Certainly it would have to be something subatomic. Would it be the diameter of an electron? Does an electron even have a measurable diameter, what with the Heisenberg principle and all? Or the diameter of a quark? Or would it be the distance between the lowest and next-lowest electronic orbits? Or the diameter of a hydrogen nucleus? Or what?
It’s called the Planck Length .
It’s Very Very Small.
Wow, my penis is approximately 111250000000000000000000000000000000000 Plank Lengths long. I feel like John Holmes
As well you should. Because if your math is correct, and my checking of it is also correct, we’re talking just over a mile!
Perhaps a decimal point got misplaced?
Well, he did say approximately…
Can we measure a plank length? I did not think that we could get anywhere near measuring things that accurately.
It’s a Planck length. Asking how long a plank is, is like asking how long a piece of string is
(Though if you have a specific plank in mind, you can measure it with a tape measure).
Can we measure strings shorter than a Planck Length? I’m a frayed knot.
If the question is a practical one, rather than theoretical, the LIGO gravitational wave detector measures changes in the distance between two masses down to 10[sup]-18[/sup] meters (for comparison, that’s about 10[sup]17[/sup] Planck lengths). I think this is smaller than the measured bounds on the size of the electron, though I’m having a hard time finding a number for that (electrons are believed to actually be true point particles, but things like that can’t generally be experimentally confirmed: All we can say is “it’s smaller than so-and-so”).
A slight hijack but i have tried to read up on Planck units and do not understand them. Are they just the smallest units possible?
It is the smallest measurable unit of length. Beyond that, you get lost in the “quantum fog” no matter what methods you use to measure a particular distance.
There’s another current thread on this, but to sum up: We have a pretty good theory of gravity, General Relativity, which has passed all of the tests we’ve put it to. We also have a pretty good theory of quantum mechanics, which has also passed all of the tests we’ve put it to. But quantum mechanics as we know it and general relativity as we know it are fundamentally incompatible. The only reason neither of them has failed any tests is that it’s very hard to find a situation where they’re both relevant. If one were to have such a situation, we can confidently say that we have no clue what would happen in that situation, since we don’t have a theory of quantum gravity.

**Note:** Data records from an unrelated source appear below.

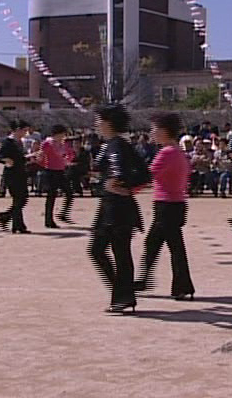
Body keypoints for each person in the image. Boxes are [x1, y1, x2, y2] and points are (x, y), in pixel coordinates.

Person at [88, 104, 148, 313]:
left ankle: (123, 296)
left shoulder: (115, 146)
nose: (96, 124)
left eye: (98, 120)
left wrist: (117, 183)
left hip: (116, 208)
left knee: (113, 252)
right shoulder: (117, 144)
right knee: (103, 251)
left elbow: (118, 170)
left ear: (108, 122)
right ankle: (123, 293)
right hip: (112, 206)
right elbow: (145, 173)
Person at [134, 112, 195, 301]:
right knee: (155, 244)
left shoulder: (166, 153)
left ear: (164, 131)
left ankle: (182, 286)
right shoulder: (178, 152)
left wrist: (125, 189)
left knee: (173, 247)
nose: (152, 133)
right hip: (174, 204)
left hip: (167, 205)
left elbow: (147, 176)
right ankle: (145, 280)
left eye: (154, 129)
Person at [0, 120, 31, 234]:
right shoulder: (8, 142)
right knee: (19, 199)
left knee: (22, 199)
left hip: (21, 173)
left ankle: (9, 219)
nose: (26, 133)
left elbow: (20, 157)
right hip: (12, 175)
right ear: (17, 130)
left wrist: (29, 157)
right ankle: (17, 225)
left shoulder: (20, 142)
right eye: (24, 130)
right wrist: (7, 160)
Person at [39, 124, 75, 228]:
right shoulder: (47, 143)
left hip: (60, 171)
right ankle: (48, 220)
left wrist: (67, 160)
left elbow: (71, 153)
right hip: (50, 171)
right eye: (62, 134)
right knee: (51, 196)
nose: (63, 136)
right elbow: (41, 156)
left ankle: (63, 213)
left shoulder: (63, 144)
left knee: (69, 192)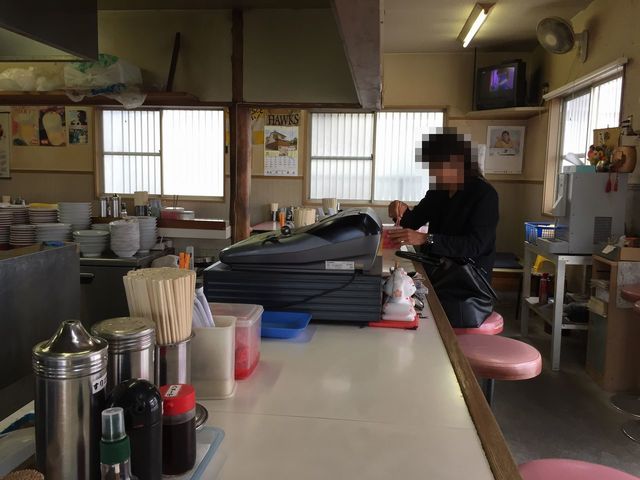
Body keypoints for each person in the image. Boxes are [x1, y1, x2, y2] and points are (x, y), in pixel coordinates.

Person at [387, 128, 499, 279]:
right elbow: (412, 222)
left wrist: (425, 238)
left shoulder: (484, 194)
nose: (432, 172)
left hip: (468, 279)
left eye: (437, 166)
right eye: (431, 166)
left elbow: (475, 245)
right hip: (436, 271)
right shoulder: (438, 191)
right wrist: (398, 209)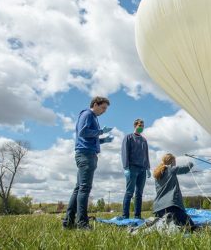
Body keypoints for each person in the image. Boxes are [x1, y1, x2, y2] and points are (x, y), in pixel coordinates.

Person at [63, 96, 113, 230]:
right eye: (103, 108)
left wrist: (103, 140)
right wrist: (101, 131)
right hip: (86, 155)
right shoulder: (87, 114)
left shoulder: (93, 118)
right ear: (95, 104)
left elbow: (91, 138)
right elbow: (83, 132)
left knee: (79, 189)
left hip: (87, 153)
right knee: (84, 189)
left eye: (105, 109)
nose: (104, 111)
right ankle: (82, 223)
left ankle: (68, 223)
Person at [153, 153, 195, 229]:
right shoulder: (171, 168)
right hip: (171, 207)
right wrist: (191, 162)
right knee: (191, 226)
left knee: (167, 227)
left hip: (158, 210)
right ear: (172, 161)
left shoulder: (157, 173)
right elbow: (186, 168)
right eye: (175, 162)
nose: (175, 164)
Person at [121, 118, 150, 219]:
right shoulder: (128, 137)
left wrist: (148, 168)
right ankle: (125, 216)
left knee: (139, 193)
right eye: (139, 126)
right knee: (129, 192)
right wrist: (126, 167)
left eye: (142, 126)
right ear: (135, 126)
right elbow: (125, 152)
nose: (141, 127)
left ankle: (137, 216)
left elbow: (146, 154)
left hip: (142, 169)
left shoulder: (144, 140)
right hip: (132, 168)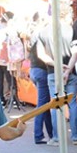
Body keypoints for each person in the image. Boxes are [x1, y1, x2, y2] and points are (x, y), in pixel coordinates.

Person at [36, 12, 77, 146]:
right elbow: (76, 52)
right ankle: (75, 137)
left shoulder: (43, 32)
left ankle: (57, 137)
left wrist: (56, 64)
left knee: (57, 105)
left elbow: (41, 55)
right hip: (70, 72)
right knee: (72, 104)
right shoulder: (70, 30)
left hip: (52, 73)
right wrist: (68, 70)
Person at [28, 12, 53, 144]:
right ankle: (38, 135)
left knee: (45, 104)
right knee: (42, 105)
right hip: (42, 72)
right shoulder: (44, 39)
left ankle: (51, 133)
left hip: (34, 70)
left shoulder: (35, 39)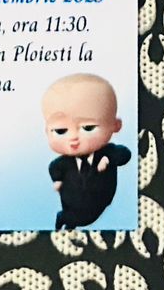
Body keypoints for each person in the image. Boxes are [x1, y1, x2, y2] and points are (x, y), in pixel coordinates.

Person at [42, 73, 130, 229]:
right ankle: (64, 221)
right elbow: (54, 167)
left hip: (98, 203)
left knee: (86, 218)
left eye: (88, 128)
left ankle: (67, 221)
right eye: (61, 131)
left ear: (115, 125)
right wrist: (57, 180)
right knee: (71, 220)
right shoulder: (64, 162)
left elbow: (124, 154)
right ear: (47, 131)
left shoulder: (108, 152)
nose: (73, 138)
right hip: (71, 204)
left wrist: (108, 159)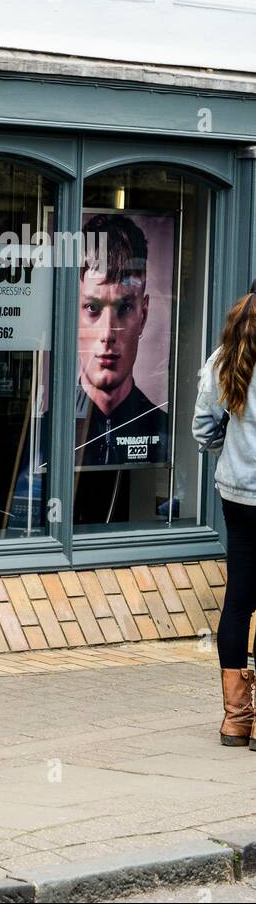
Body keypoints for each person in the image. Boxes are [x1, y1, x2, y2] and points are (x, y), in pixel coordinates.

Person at [74, 213, 170, 524]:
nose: (107, 334)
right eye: (92, 308)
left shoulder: (162, 431)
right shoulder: (46, 434)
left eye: (124, 308)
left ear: (143, 315)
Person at [193, 280, 256, 747]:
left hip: (236, 497)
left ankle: (236, 720)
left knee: (238, 601)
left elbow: (203, 429)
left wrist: (231, 456)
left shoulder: (224, 358)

Well, if you had some phenomenon occuring at the Planck scale, both theories would be relevant to that phenomenon. They might both be relevant on some more accessible scale, but we’re certain they’d be relevant at the Planck scales. So, we can confidently say that we don’t know what would go on at scales comparable to the Planck scales, or at scales more extreme.
10[sup]-18[/sup] m is actually also the current upper limit on the electron radius.
Your correct, my penis is only 11125000000000000000000000000000000 Planck Lengths long
Sure, it looks big, but that’s comparing it to a really really small unit.
Depending on temperature, you might still be over or under by one zero on the end.
OK, I found several different numbers, including that one, in my search, but couldn’t tell which one was correct. I’ll take CERN’s word as authoritative, though. I highly doubt there’s any other subatomic particle for which better bounds are known (quarks are also believed to be point particles, but they’re much harder to study than electrons), so it looks like LIGO and the electron size bound are running neck and neck for the record.
The smallest unit of length that has a name (in the traditional metric prefix nomenclature) is the yoctometer
= 1 x 10[sup]-24[/sup] meters
If someone went to the trouble of actually assigning a name to this quantity, perhaps they thought there was some meaningful measurement for it?
Nah, you can do better than that with a yoctoångstrom.
But just because the prefix exists, and the meter (or ångstrom) exists, doesn’t mean they were specifically meant to go together. A yoctogram, for instance, is a perfectly usable mass unit (about .6 amu), so that would be enough justification to create the prefix.
Yes, I think that electron limit is currently the tightest such bound on a particle radius - though it wouldn’t surprise me if there have been times over the years, or in future, when that for the muon held the record.
By comparison, the best limits on quark radii are, I believe, roughly 10[sup]-16[/sup] m.
That it has a rival in this context shouldn’t, of course, detract from just how gobsmacking LIGO’s precision is.